Analyst
Forrester: Enterprise Browser Market Now Has Real Tremors
Key Finding
Once the analysts converge on a category, the procurement clock starts. Identity teams that have not formed a view on enterprise browser get the decision made for them by procurement.
Forrester's enterprise-browser coverage matured through 2024 into early 2026. Analyst commentary — including Paddy Harrington's "Tremors Originating From A California Ripple In The Enterprise Browser Market" and follow-on Forrester blog posts in the same category — moved the segment from horizon-watching to category formation. The market consolidation accelerated with Palo Alto Networks' acquisition of Talon, Island's funding growth, and a measurable customer-deployment base across financial services, healthcare, manufacturing and government.
For identity teams this changes the conversation in three ways.
The browser is now a procurement category. When the analysts converge on a segment, RFPs follow. If your identity architecture does not have a position on where the browser sits — as an identity-aware PEP, as a last-mile DLP control, as a contractor-access pattern — the position will be assigned to it by whoever runs the RFP. We have seen identity teams discover that the enterprise browser was already procured and rolled out to a third of the workforce before they were asked how it should federate.

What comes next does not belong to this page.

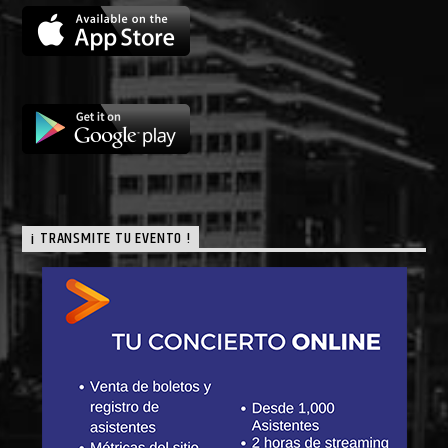
¡ TRANSMITE TU EVENTO !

The use-case set is broader than the demo. Most enterprise-browser pilots start with one use case: contractor access, third-party developer access, or unmanaged-device productivity. The category research makes clear that the same platform absorbs VDI replacement, GenAI governance, M&A integration, and service-access restoration. Identity architects who only model the contractor use case underestimate the surface area.
The integration model matters more than the feature checklist. Browsers that consume identity from your IdP, post-events into your SIEM, respect your conditional-access decisions, and recover cleanly when the IdP is unavailable are architecturally different from browsers that try to be a parallel identity plane. The difference does not show up in a feature matrix; it shows up the first time the identity team tries to use the browser as part of an incident response.
Forrester's category formation is a useful trigger for the architecture conversation. It is not the answer to it.